Hanya beberapa minggu masuk tahun 2026, media sosial sudah mulai bersifat reflektif. Di berbagai platform, pengguna sedang mengulang kembali kenangan, suara, dan energi tahun 2016, memicu tren nostalgia yang luas yang memperlakukan pertengahan 2010-an sebagai babak kehidupan internet yang lebih menyenangkan. Kebangkitan ini lebih tentang emosi daripada akurasi, didorong oleh keinginan untuk terhubung kembali dengan waktu ketika berselancar di dunia maya terasa menyenangkan daripada mendebarkan.
Internet tahun 2016 lebih berantakan, lebih keras, dan jauh lebih tidak rapi. Filternya mencolok, foto-foto terlalu jenuh, dan postingan jarang dipikirkan terlalu lama. Feed hari ini, dibentuk oleh tren dan algoritma, terasa lebih diatur dan dihitung. Melihat ke belakang, banyak pengguna mengaitkan era sebelumnya dengan spontanitas, memposting sesuatu hanya karena terasa layak untuk dibagikan, bukan karena sesuai dengan estetika atau strategi tertentu.
Pembalikan visual ada di inti dari tren ini. Warna-warna cerah, swafoto berbutiran dan efek yang disengaja “jadul” dianggap sebagai bentuk kenyamanan digital. Apa yang dulu terasa ketinggalan zaman kini menjadi pesona, sebuah pengingat ketika media sosial terasa eksperimental daripada sempurna. Menciptakan kembali tampilan tahun 2016 telah menjadi cara untuk sejenak melarikan diri dari keseragaman yang halus dari feed modern.
Humor dari era itu juga sedang mengalami kebangkitan. Meme lama dibagikan ulang bukan karena kecerdasannya, tetapi karena kelakuan mereka. Dibandingkan dengan siklus meme yang sangat sadar diri dan cepat bergerak saat ini, lelucon internet sebelumnya terasa lebih lambat dan lebih mudah diakses. Nostalgia menunjukkan rasa rindu akan momen daring bersama yang tidak memerlukan konteks, ironi, atau pembaruan konstan untuk tetap relevan.
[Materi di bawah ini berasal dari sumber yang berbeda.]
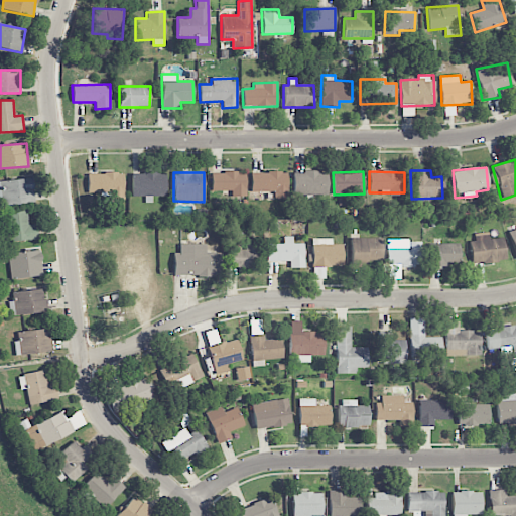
[(211,173),(211,191),(232,191),(232,197),(246,197),(245,172),(211,173)]
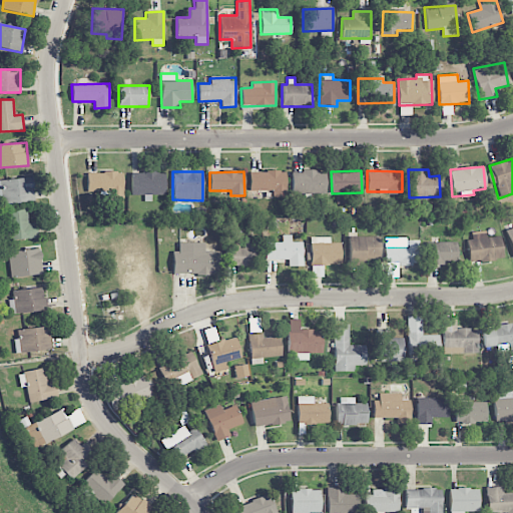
[(248,172),(249,191),(273,190),(273,197),(286,197),(286,171),(248,172)]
Bagian dari daya tariknya terletak pada bagaimana internet itu sendiri telah berubah. Dengan munculnya otomatisasi dan konten yang tak ada habisnya, banyak pengguna merasa lelah oleh volume materi yang bersaing untuk perhatian. Mengulangi tahun 2016 menawarkan reset mental, sebuah pengingat ketika ruang online terasa lebih kecil, lebih manusiawi, dan lebih mudah dinavigasi.
Yang penting, tren ini bukan tentang mengatakan bahwa 2016 adalah waktu yang sempurna. Banyak isu yang membentuk dunia digital saat ini sudah ada saat itu. Tetapi jarak telah meredam kenangan itu, memungkinkan pengguna untuk fokus pada kesenangan, kekacauan, dan ketidakterdugaan yang menentukan era itu. Nostalgia, dalam arti ini, menjadi kurang tentang masa lalu dan lebih tentang suasana hati.
Pada akhirnya, kembali ke tahun 2016 mencerminkan kerinduan kolektif akan kelenturan. Di lingkungan digital yang sering terasa ramai dan melelahkan, melihat ke belakang menawarkan rasa keakraban dan kenyamanan. Bagi banyak orang, mengulangi era itu hanyalah cara untuk mengingat kembali ketika internet terasa seperti taman bermain lagi dan membawa sedikit energi itu ke tahun 2026.